ASSIGNMENT
Please print every record below exactly as it appears.

GIVEN RECORDS
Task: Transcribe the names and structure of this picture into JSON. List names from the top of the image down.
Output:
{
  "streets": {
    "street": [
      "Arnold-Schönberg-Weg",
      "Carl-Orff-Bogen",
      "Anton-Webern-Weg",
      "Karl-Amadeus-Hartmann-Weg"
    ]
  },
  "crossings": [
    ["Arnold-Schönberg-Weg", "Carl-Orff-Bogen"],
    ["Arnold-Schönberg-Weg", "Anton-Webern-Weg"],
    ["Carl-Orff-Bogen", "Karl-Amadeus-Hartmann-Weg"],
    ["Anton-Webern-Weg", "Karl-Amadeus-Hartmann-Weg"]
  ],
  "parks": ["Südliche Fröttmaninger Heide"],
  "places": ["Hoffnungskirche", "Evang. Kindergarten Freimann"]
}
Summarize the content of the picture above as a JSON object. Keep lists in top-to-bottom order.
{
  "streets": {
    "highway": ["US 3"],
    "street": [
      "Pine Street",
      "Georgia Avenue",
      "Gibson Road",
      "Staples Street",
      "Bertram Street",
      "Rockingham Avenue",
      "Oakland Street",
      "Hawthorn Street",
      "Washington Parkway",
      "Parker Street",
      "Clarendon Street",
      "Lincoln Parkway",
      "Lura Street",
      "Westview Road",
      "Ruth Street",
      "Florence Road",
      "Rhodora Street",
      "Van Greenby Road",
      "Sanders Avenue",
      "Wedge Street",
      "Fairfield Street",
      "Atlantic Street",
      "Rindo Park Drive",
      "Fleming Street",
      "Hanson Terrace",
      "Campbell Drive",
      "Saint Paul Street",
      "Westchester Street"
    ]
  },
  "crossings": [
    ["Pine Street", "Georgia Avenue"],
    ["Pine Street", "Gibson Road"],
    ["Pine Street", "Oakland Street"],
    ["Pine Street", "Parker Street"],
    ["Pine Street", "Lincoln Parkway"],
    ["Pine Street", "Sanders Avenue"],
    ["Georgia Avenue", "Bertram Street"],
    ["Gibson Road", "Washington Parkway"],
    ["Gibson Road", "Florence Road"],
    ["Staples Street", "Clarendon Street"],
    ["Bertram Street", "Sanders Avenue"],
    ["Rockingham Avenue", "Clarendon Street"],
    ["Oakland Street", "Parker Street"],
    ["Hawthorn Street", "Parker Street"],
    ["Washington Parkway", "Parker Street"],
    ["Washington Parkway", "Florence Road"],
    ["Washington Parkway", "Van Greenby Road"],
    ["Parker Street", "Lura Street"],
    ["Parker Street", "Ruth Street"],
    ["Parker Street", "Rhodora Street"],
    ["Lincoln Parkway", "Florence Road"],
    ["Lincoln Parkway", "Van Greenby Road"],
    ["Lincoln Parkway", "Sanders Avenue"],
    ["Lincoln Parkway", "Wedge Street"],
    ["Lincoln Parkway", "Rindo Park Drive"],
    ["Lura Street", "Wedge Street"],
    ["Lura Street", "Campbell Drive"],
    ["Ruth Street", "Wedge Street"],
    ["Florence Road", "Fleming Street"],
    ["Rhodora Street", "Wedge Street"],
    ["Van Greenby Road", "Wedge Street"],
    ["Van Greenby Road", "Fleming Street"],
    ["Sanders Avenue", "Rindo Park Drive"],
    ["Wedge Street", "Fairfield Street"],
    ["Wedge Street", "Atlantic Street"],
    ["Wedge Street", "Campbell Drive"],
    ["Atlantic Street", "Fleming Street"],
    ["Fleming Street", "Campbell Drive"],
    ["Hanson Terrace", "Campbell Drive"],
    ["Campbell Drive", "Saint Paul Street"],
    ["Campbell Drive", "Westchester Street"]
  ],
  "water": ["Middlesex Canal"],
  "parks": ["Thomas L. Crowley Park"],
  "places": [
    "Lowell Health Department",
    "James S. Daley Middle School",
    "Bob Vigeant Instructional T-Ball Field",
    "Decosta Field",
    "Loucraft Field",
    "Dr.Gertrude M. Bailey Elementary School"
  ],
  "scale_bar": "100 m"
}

ANSWER TO THE PROBLEM
Task: Transcribe the names and structure of this picture into JSON. List names from the top of the image down.
Output:
{
  "streets": {
    "street": [
      "Arnold-Schönberg-Weg",
      "Carl-Orff-Bogen",
      "Anton-Webern-Weg",
      "Karl-Amadeus-Hartmann-Weg"
    ]
  },
  "crossings": [
    ["Arnold-Schönberg-Weg", "Carl-Orff-Bogen"],
    ["Arnold-Schönberg-Weg", "Anton-Webern-Weg"],
    ["Carl-Orff-Bogen", "Karl-Amadeus-Hartmann-Weg"],
    ["Anton-Webern-Weg", "Karl-Amadeus-Hartmann-Weg"]
  ],
  "parks": ["Südliche Fröttmaninger Heide"],
  "places": ["Hoffnungskirche", "Evang. Kindergarten Freimann"]
}
Summarize the content of the picture above as a JSON object. Keep lists in top-to-bottom order.
{
  "streets": {
    "highway": ["US 3"],
    "street": [
      "Pine Street",
      "Georgia Avenue",
      "Gibson Road",
      "Staples Street",
      "Bertram Street",
      "Rockingham Avenue",
      "Oakland Street",
      "Hawthorn Street",
      "Washington Parkway",
      "Parker Street",
      "Clarendon Street",
      "Lincoln Parkway",
      "Lura Street",
      "Westview Road",
      "Ruth Street",
      "Florence Road",
      "Rhodora Street",
      "Van Greenby Road",
      "Sanders Avenue",
      "Wedge Street",
      "Fairfield Street",
      "Atlantic Street",
      "Rindo Park Drive",
      "Fleming Street",
      "Hanson Terrace",
      "Campbell Drive",
      "Saint Paul Street",
      "Westchester Street"
    ]
  },
  "crossings": [
    ["Pine Street", "Georgia Avenue"],
    ["Pine Street", "Gibson Road"],
    ["Pine Street", "Oakland Street"],
    ["Pine Street", "Parker Street"],
    ["Pine Street", "Lincoln Parkway"],
    ["Pine Street", "Sanders Avenue"],
    ["Georgia Avenue", "Bertram Street"],
    ["Gibson Road", "Washington Parkway"],
    ["Gibson Road", "Florence Road"],
    ["Staples Street", "Clarendon Street"],
    ["Bertram Street", "Sanders Avenue"],
    ["Rockingham Avenue", "Clarendon Street"],
    ["Oakland Street", "Parker Street"],
    ["Hawthorn Street", "Parker Street"],
    ["Washington Parkway", "Parker Street"],
    ["Washington Parkway", "Florence Road"],
    ["Washington Parkway", "Van Greenby Road"],
    ["Parker Street", "Lura Street"],
    ["Parker Street", "Ruth Street"],
    ["Parker Street", "Rhodora Street"],
    ["Lincoln Parkway", "Florence Road"],
    ["Lincoln Parkway", "Van Greenby Road"],
    ["Lincoln Parkway", "Sanders Avenue"],
    ["Lincoln Parkway", "Wedge Street"],
    ["Lincoln Parkway", "Rindo Park Drive"],
    ["Lura Street", "Wedge Street"],
    ["Lura Street", "Campbell Drive"],
    ["Ruth Street", "Wedge Street"],
    ["Florence Road", "Fleming Street"],
    ["Rhodora Street", "Wedge Street"],
    ["Van Greenby Road", "Wedge Street"],
    ["Van Greenby Road", "Fleming Street"],
    ["Sanders Avenue", "Rindo Park Drive"],
    ["Wedge Street", "Fairfield Street"],
    ["Wedge Street", "Atlantic Street"],
    ["Wedge Street", "Campbell Drive"],
    ["Atlantic Street", "Fleming Street"],
    ["Fleming Street", "Campbell Drive"],
    ["Hanson Terrace", "Campbell Drive"],
    ["Campbell Drive", "Saint Paul Street"],
    ["Campbell Drive", "Westchester Street"]
  ],
  "water": ["Middlesex Canal"],
  "parks": ["Thomas L. Crowley Park"],
  "places": [
    "Lowell Health Department",
    "James S. Daley Middle School",
    "Bob Vigeant Instructional T-Ball Field",
    "Decosta Field",
    "Loucraft Field",
    "Dr.Gertrude M. Bailey Elementary School"
  ],
  "scale_bar": "100 m"
}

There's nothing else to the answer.